## Supplied material

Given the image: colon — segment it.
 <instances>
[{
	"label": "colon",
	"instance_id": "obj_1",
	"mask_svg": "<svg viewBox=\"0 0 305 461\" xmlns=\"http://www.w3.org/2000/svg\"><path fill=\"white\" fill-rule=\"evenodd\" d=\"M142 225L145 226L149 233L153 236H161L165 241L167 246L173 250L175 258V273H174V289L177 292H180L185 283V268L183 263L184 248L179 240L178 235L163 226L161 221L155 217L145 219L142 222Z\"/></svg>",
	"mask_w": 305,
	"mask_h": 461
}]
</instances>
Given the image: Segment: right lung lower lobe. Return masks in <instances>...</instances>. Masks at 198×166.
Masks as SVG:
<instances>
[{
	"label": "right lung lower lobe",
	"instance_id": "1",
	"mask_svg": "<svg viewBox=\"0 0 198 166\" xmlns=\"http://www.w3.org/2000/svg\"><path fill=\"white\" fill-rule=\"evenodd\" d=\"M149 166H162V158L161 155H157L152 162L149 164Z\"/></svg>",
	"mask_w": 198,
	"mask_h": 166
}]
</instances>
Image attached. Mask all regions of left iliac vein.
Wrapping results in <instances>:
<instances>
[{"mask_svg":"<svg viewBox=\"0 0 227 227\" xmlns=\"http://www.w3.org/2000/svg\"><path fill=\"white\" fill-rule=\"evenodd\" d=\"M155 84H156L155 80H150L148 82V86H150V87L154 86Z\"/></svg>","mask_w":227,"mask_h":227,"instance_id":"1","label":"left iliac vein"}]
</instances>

## Job
Reproduce every row above verbatim, with no changes of any kind.

## Task solution
Given the image: colon — segment it.
 <instances>
[{
	"label": "colon",
	"instance_id": "obj_1",
	"mask_svg": "<svg viewBox=\"0 0 305 461\" xmlns=\"http://www.w3.org/2000/svg\"><path fill=\"white\" fill-rule=\"evenodd\" d=\"M142 225L145 226L149 233L153 236H161L165 241L167 246L173 250L175 258V273H174V289L177 292H180L185 283V268L183 263L184 248L179 240L178 235L163 226L161 221L155 217L145 219L142 222Z\"/></svg>",
	"mask_w": 305,
	"mask_h": 461
}]
</instances>
Given the image: Segment: right lung lower lobe. Return masks in <instances>...</instances>. Masks at 198×166.
Masks as SVG:
<instances>
[{
	"label": "right lung lower lobe",
	"instance_id": "1",
	"mask_svg": "<svg viewBox=\"0 0 198 166\" xmlns=\"http://www.w3.org/2000/svg\"><path fill=\"white\" fill-rule=\"evenodd\" d=\"M149 166H162V158L161 155H157L152 162L149 164Z\"/></svg>",
	"mask_w": 198,
	"mask_h": 166
}]
</instances>
Image attached. Mask all regions of left iliac vein.
Wrapping results in <instances>:
<instances>
[{"mask_svg":"<svg viewBox=\"0 0 227 227\" xmlns=\"http://www.w3.org/2000/svg\"><path fill=\"white\" fill-rule=\"evenodd\" d=\"M155 84H156L155 80H150L148 82V86H150V87L154 86Z\"/></svg>","mask_w":227,"mask_h":227,"instance_id":"1","label":"left iliac vein"}]
</instances>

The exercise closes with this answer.